Habe noch nie eine grössere GUI Anwendung gesehen, wo das frame inder eigenen GUI Klasse visible gesetzt wird, sondern immer außerhalb (z.B. main, welche die GUI startet), damit das geht, muss? die GUI Klasse also von JFrame erben (wenn es doch irgendwie geht, mag man mich an der Stelle bitte korrigieren).

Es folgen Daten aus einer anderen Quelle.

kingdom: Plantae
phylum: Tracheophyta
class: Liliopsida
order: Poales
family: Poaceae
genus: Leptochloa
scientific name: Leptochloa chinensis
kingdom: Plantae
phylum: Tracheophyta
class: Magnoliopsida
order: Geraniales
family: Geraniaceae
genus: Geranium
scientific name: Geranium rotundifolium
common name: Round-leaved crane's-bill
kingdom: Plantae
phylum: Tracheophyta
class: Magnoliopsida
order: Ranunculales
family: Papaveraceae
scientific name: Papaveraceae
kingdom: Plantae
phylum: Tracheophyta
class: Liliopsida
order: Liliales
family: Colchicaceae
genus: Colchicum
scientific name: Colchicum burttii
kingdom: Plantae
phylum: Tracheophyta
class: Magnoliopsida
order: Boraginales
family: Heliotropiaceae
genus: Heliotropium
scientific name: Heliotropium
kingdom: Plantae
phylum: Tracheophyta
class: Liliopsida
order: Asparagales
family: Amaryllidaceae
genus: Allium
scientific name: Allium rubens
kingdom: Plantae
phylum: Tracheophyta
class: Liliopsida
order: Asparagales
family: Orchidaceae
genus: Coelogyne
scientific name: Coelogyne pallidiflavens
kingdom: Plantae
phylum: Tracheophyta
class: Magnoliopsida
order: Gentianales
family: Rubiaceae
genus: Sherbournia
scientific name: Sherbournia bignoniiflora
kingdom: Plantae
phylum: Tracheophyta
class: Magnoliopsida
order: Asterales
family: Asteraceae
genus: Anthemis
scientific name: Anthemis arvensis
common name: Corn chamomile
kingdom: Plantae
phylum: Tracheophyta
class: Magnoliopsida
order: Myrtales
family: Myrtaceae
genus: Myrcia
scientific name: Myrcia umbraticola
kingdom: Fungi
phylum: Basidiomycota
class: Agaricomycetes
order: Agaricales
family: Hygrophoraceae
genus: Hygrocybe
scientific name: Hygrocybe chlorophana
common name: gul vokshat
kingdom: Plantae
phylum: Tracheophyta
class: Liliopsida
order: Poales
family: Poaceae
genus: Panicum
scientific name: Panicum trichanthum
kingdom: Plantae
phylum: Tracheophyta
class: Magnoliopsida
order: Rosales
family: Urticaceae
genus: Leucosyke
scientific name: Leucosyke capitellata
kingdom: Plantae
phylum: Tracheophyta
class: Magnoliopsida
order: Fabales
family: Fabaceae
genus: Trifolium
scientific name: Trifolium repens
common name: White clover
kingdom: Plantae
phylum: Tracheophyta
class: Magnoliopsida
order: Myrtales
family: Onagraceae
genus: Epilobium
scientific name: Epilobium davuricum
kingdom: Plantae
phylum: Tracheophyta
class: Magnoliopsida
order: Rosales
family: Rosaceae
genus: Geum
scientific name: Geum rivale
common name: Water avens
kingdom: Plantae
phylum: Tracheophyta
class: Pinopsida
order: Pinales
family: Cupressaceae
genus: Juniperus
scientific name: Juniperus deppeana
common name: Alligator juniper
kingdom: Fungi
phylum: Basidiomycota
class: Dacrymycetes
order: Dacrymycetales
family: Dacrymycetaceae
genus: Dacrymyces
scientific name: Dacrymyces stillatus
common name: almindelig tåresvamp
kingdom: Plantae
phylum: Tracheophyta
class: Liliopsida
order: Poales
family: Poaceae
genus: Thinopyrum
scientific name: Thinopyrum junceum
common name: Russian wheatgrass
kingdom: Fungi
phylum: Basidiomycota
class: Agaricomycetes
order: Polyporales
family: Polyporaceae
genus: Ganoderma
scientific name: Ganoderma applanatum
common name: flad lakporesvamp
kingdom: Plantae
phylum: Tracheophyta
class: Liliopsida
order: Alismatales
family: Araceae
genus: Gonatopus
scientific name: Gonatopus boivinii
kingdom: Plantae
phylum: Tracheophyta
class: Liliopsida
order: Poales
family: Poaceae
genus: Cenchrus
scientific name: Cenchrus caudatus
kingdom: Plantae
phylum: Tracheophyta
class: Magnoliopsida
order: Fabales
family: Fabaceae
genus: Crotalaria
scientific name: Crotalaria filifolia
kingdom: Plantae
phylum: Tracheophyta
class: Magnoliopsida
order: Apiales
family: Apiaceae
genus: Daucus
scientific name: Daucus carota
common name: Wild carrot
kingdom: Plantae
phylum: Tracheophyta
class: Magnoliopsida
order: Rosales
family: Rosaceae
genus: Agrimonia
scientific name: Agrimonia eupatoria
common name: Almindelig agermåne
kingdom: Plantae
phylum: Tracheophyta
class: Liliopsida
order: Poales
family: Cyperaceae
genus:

Wie auch immer. Ein "macht man nicht" ist ein 0-Argument wenn es nicht erklärt wird. Und ein "nur wenn du die Klasse erweitern willst" ist, denke ich, falsch.


----------



## Kar (15. Aug 2012)

mla.rue hat gesagt.:


> Habe noch nie eine grössere GUI Anwendung gesehen, wo das frame inder eigenen GUI Klasse visible gesetzt wird, sondern immer außerhalb (z.B. main, welche die GUI startet), damit das geht, muss? die GUI Klasse also von JFrame erben (wenn es doch irgendwie geht, mag man mich an der Stelle bitte korrigieren).
> 
> Wie auch immer. Ein "macht man nicht" ist ein 0-Argument wenn es nicht erklärt wird. Und ein "nur wenn du die Klasse erweitern willst" ist, denke ich, falsch.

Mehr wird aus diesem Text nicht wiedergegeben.